I don't maintain that entheogens are likely to improve the mundane world.  I only maintain that entheogens are more likely than meditation to deliver on a particular, limited, bounded promise: the experience of unity and timelessness, and a particular shift from one mental worldmodel to a different, more nuanced worldmodel regarding space, time, will, control, and self.

My attitude is that of an Xer skeptic: maybe the mundane world would improve, maybe it wouldn't.  I'm skeptical of overly optimistic hopes; better to be stoically restrained than go chasing after rainbows and then fall down to the hard earth.

It would be a liability, a burden, and a complication to my basic framework were I to add the promise that entheogens will also improve daily life for the individual and the collective.  By reigning in the scope of promises, we can gain a surer grasp of the basics of what we *can* know and assert about entheogens and religion (or mystic philosophy or meditation or whatever you feel like labelling it). 

I guarantee a method of easy enlightenment, by restricting the definition of enlightenment and refraining from claiming that it will bring about some tangible heaven on earth.  Entheogens do bring certain definite benefits and *might* bring other benefits, but the latter is speculation, while the former is systematic and warranted by the evidence. 

Mystic insight certainly brings on a mystical type of heaven on earth, but there's no evidence that if many have mystic insight, the world will be a better place by mundane, non-mystical measures.  The world has problems -- is mystic insight the solution to the world's problems?  There we enter a realm of hypothetical speculation other than the speculation I'm forced to do in my basic theory of mysticism. 

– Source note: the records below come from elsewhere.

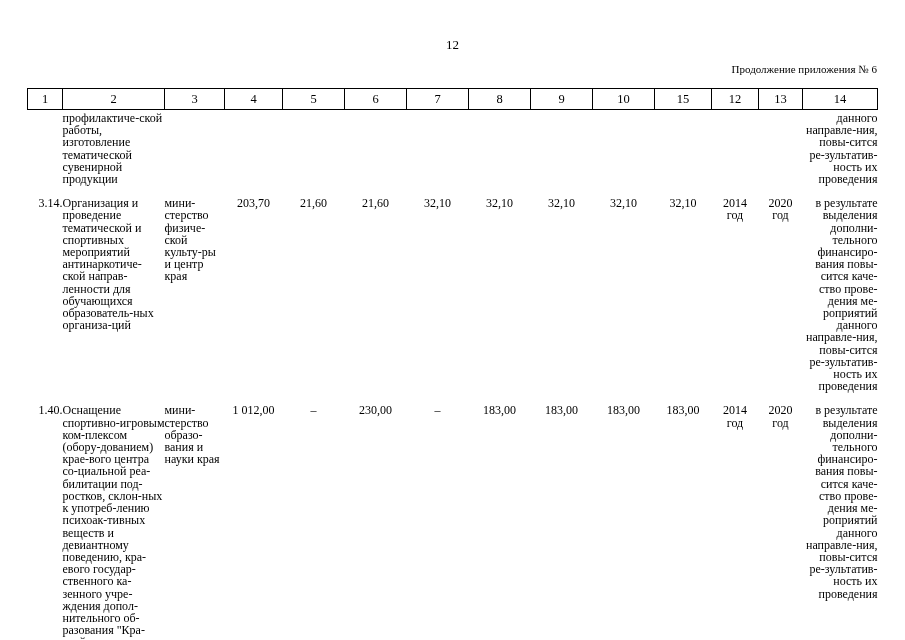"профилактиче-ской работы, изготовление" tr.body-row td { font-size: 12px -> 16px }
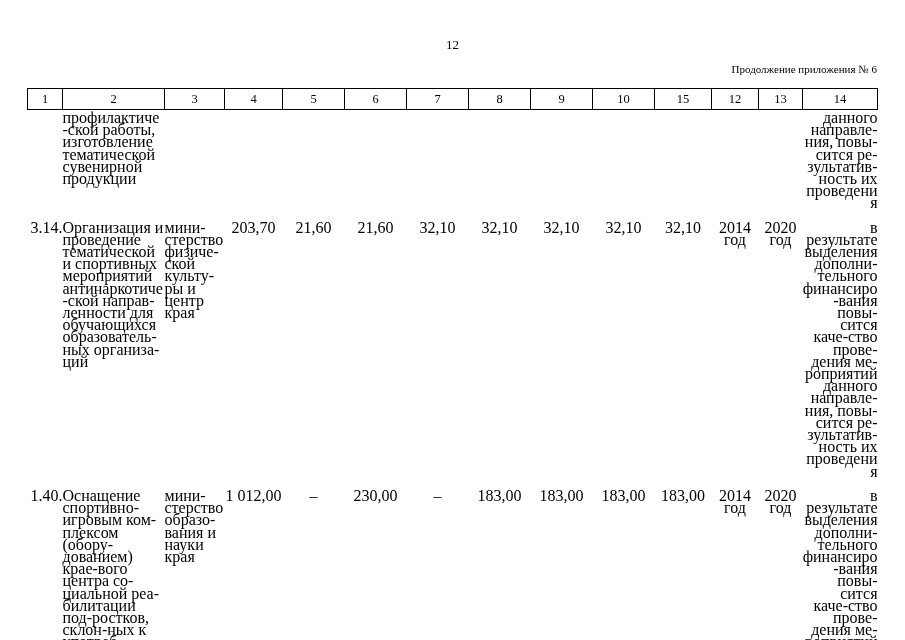"203,70" .c-val { text-align: center -> left }
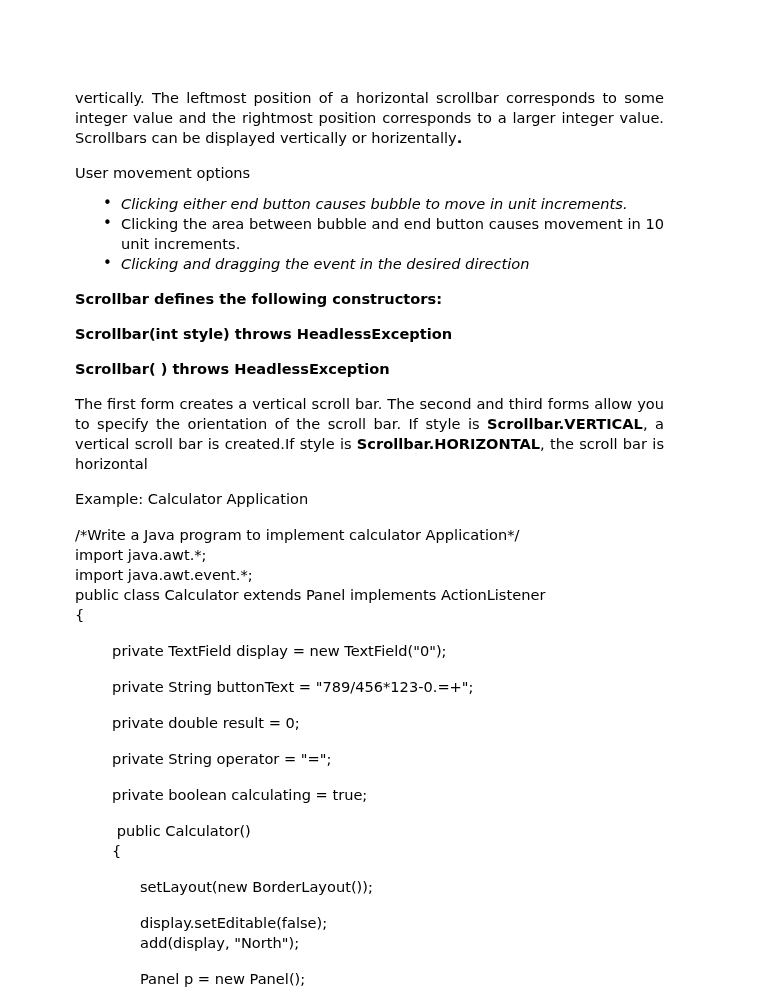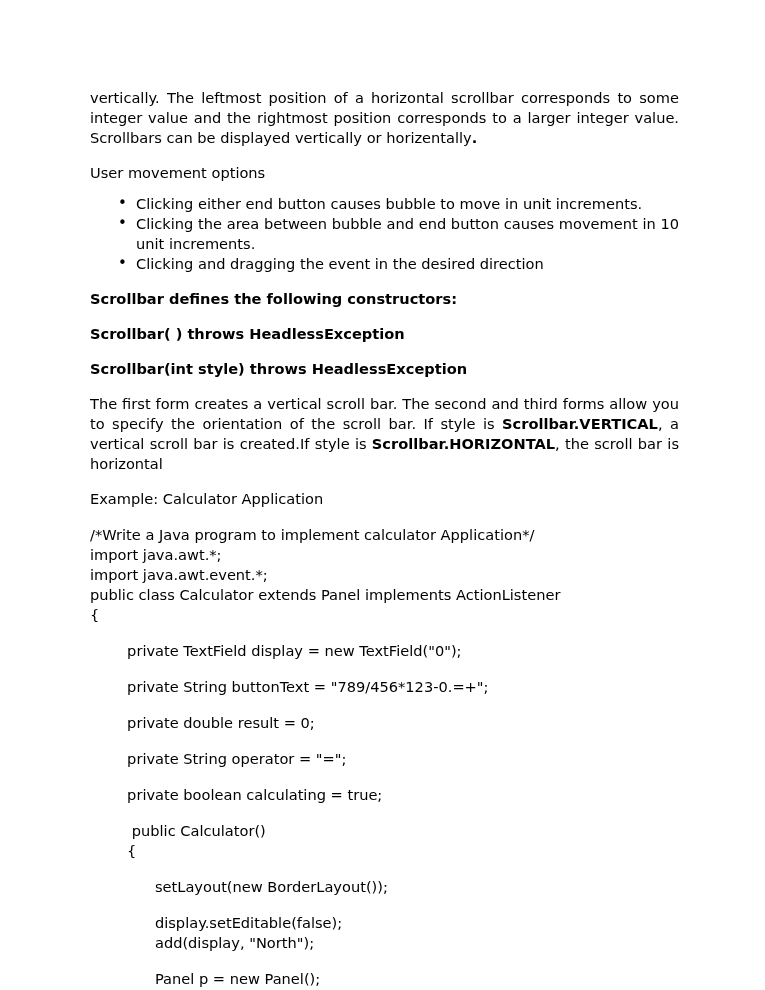"vertically. The leftmost position of" .content { left: 90px -> 75px }
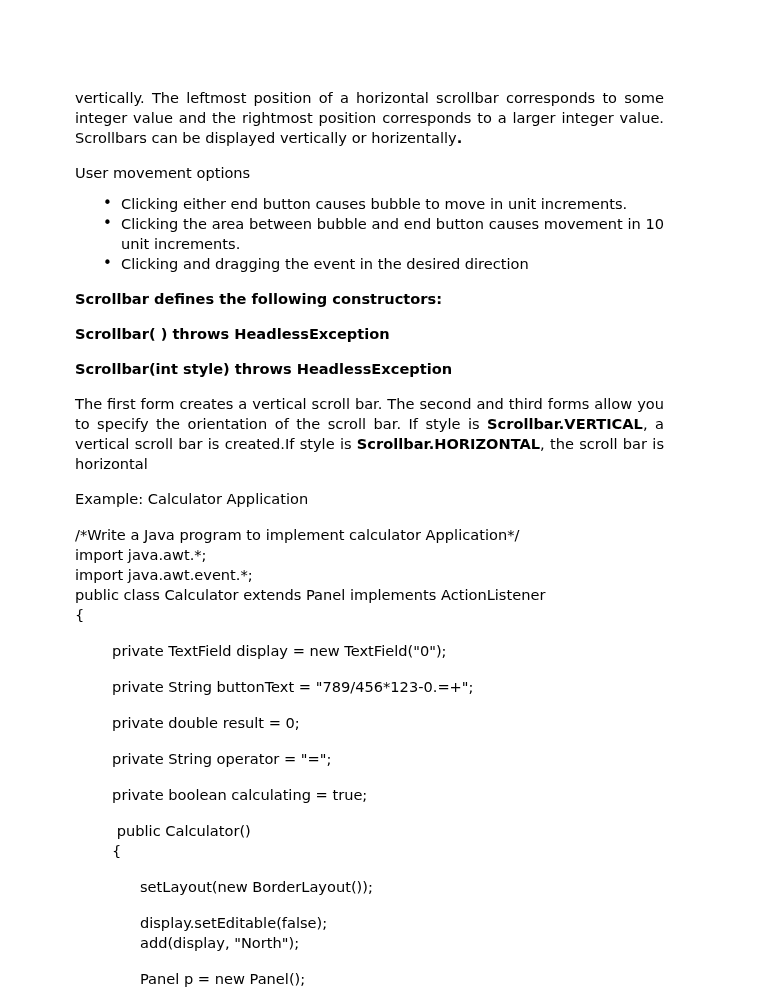"Clicking either end button causes" .bullets li.nojust { font-style: none -> italic }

I want to minimize speculation, though I'm forced to do a lot of it.  I differ on what speculation is most justified and valuable.  It's a proven fact, not speculation, that entheogens are widely present throughout religious history. What's speculative is the exact extent of this presence.  Firming up this particular speculation about extent seems to be the current state of entheogen scholarship.  We're finding that the extent is greater than thought, but we can only wildly guess, at this point, how much greater.